Task brief: Extract every line of the records that contains the string "covered". Case counts.

== Information given ==

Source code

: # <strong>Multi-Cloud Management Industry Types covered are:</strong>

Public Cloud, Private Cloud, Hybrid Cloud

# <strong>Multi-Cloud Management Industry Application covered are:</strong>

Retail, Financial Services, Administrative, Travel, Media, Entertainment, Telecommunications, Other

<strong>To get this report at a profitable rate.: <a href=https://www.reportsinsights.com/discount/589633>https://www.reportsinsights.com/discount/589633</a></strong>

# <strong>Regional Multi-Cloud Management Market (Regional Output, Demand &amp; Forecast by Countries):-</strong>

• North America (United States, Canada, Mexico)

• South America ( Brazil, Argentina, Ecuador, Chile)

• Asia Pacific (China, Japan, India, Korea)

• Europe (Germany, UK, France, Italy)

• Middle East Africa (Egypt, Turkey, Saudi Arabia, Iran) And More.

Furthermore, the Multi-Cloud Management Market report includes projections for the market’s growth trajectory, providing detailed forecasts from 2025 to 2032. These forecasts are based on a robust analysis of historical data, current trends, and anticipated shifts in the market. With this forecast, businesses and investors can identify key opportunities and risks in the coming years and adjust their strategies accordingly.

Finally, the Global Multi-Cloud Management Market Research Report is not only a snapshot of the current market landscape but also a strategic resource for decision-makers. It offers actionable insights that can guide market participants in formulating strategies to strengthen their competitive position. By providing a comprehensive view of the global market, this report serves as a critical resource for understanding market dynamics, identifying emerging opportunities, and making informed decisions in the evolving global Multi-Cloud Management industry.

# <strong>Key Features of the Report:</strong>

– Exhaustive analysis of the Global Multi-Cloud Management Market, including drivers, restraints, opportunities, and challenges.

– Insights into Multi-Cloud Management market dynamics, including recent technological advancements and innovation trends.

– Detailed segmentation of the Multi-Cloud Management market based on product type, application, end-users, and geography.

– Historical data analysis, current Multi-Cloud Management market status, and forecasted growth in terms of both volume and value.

===

Solution to this task:
: # <strong>Multi-Cloud Management Industry Types covered are:</strong>
# <strong>Multi-Cloud Management Industry Application covered are:</strong>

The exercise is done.